In Blick our predecessors had before them a case in which a suit had been filed on behalf of Blick and other creditors of Nimmo, alleging that certain conveyances had been made "for the purpose of defrauding the plaintiff and his other creditors, and praying that said lots or parcels of land be declared to be the property of Sidney T. Nimmo and liable for the payment of his debts, etc." The defendants were summoned and an answer filed. Four years later, apparently prior to any further action in that proceeding, Mr. and Mrs. Nimmo filed a petition in the case alleging that Blick had filed a petition in the United States District Court for the District of Maryland in 1908, subsequent to the filing of the bill and answer, in which he prayed that Mr. Nimmo might be adjudged a bankrupt.
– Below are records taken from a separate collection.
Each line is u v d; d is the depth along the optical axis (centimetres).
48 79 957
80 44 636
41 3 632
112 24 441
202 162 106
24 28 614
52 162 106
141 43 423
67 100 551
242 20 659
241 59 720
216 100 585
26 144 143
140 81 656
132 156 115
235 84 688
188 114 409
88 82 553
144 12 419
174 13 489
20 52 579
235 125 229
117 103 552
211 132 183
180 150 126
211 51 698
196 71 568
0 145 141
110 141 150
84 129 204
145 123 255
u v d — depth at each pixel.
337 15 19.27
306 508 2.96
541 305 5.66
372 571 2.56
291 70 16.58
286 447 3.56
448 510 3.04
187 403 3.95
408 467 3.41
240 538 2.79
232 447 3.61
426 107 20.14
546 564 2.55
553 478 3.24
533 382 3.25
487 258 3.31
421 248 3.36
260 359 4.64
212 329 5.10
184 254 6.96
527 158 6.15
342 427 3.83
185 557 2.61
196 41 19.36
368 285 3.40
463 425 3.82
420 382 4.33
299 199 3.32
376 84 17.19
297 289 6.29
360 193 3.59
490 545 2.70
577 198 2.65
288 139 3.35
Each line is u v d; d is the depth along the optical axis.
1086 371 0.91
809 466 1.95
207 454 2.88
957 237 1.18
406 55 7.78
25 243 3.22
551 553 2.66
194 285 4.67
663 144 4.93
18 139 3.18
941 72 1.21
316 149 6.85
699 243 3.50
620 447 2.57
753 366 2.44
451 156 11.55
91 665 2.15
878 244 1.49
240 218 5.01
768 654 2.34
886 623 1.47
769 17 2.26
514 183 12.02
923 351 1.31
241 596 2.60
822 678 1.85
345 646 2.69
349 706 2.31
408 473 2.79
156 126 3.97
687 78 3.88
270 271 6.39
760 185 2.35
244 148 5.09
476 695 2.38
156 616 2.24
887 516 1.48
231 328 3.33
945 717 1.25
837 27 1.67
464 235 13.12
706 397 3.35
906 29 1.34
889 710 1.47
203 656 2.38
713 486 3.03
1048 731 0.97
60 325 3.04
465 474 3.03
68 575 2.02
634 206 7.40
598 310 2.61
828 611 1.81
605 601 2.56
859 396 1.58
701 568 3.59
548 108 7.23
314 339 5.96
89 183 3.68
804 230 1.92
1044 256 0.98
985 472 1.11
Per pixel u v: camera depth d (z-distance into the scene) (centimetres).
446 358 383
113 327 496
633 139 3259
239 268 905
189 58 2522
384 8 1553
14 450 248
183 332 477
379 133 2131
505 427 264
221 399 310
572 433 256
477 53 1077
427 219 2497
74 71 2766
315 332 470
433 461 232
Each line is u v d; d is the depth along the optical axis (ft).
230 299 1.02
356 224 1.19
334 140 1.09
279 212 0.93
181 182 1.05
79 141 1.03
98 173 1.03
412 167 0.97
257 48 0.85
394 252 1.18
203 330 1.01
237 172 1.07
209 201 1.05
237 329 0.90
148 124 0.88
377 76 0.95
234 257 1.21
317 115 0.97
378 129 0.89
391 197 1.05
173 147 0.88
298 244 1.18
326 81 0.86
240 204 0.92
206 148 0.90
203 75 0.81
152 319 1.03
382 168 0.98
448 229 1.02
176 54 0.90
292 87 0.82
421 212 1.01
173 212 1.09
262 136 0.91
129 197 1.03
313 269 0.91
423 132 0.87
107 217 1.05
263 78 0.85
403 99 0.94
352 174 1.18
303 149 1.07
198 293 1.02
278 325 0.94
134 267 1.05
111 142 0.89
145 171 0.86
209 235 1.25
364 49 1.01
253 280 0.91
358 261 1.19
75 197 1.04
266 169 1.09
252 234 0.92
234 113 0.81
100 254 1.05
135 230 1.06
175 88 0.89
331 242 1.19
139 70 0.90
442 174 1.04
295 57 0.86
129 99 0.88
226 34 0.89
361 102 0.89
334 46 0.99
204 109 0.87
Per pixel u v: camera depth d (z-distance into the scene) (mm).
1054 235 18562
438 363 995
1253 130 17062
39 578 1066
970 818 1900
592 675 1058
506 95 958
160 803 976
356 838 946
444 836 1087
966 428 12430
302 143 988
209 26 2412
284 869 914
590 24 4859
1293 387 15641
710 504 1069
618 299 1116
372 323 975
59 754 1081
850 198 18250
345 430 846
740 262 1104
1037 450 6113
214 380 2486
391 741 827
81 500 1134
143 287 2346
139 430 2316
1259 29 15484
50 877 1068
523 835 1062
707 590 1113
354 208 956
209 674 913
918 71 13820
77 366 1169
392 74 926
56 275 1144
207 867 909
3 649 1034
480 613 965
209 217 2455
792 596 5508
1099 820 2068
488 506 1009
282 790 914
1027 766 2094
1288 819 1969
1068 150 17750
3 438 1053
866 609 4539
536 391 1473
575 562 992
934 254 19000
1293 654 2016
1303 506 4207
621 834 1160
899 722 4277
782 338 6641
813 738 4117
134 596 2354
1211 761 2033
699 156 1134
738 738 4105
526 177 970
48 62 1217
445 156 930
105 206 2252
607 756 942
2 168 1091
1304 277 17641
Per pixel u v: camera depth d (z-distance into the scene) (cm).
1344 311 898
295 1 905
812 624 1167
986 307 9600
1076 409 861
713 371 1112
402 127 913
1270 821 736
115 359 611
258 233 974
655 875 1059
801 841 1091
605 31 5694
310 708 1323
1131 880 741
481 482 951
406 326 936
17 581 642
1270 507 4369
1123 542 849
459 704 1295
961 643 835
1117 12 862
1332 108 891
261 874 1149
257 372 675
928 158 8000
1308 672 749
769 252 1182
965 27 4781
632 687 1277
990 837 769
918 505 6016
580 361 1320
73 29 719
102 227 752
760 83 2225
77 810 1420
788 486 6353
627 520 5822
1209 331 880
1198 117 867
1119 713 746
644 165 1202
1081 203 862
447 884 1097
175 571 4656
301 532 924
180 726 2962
The 1912 petition of the Nimmos further averred appointment of a trustee in bankruptcy, a report that there were no assets belonging to the estate, and that Mr. Nimmo had been finally discharged. The petition then sought a dismissal of the fraudulent conveyance proceeding. Blick countered by insisting that he was entitled to prosecute the suit in the Circuit Court for Baltimore County or to have it prosecuted by the trustee in bankruptcy in order that the property might be applied to the payment of his claim and the claims of other creditors of Mr. Nimmo. The trustee in bankruptcy was made a party defendant in the case with leave to answer. The trial court dismissed the suit on the ground of Nimmo's discharge in bankruptcy. Judge Thomas said for our predecessors:
"The contention of the appellee, and the theory upon which the order of the Court below appears to have been passed, is that the discharge of Sidney T. Nimmo amounted to an extinguishment of the plaintiff's claim. This is true to the extent that his claim was released so far as the personal liability of Sidney T. Nimmo was concerned, but the discharge of a bankrupt does not affect the right of the trustee in bankruptcy or his creditors to have property previously disposed of by the bankrupt for the purpose of defrauding his creditors applied to the payment of his debts. This right of the trustee is expressly conferred by sections 67E and 70E of the Bankrupt Act of 1898. 1 Remington on Bankruptcy, secs. 1216 and 1217; Collier on Bankruptcy (9th Ed.) 362 and note 337. It is said in Remington on Bankruptcy, supra, where many cases are cited in the notes: `Property fraudulently conveyed or held in secret trust for the debtor so far as the same would inure to the benefit of creditors without bankruptcy, is recoverable by the trustee in bankruptcy, and the transaction may be set aside,' and it is stated in the note in Collier on Bankruptcy, supra; `The discharge of a debtor in bankruptcy is personal to the bankrupt and does not release his fraudulent grantees from liability for the fraud committed by them and in no way precludes the trustee from recovering property of the estate thus fraudulently transferred.'
"The object and purpose of this suit was not to obtain a decree against Sidney T. Nimmo for the amount of the plaintiff's claim, but to subject the property claimed by his wife and alleged to have been fraudulently conveyed to her to the payment of his debts, and his discharge in bankruptcy did not inure to her benefit or release the property from liability. Moyer v. Dewey, 103 U.S. 301; Bush on Bankruptcy, 155." Id. at 142.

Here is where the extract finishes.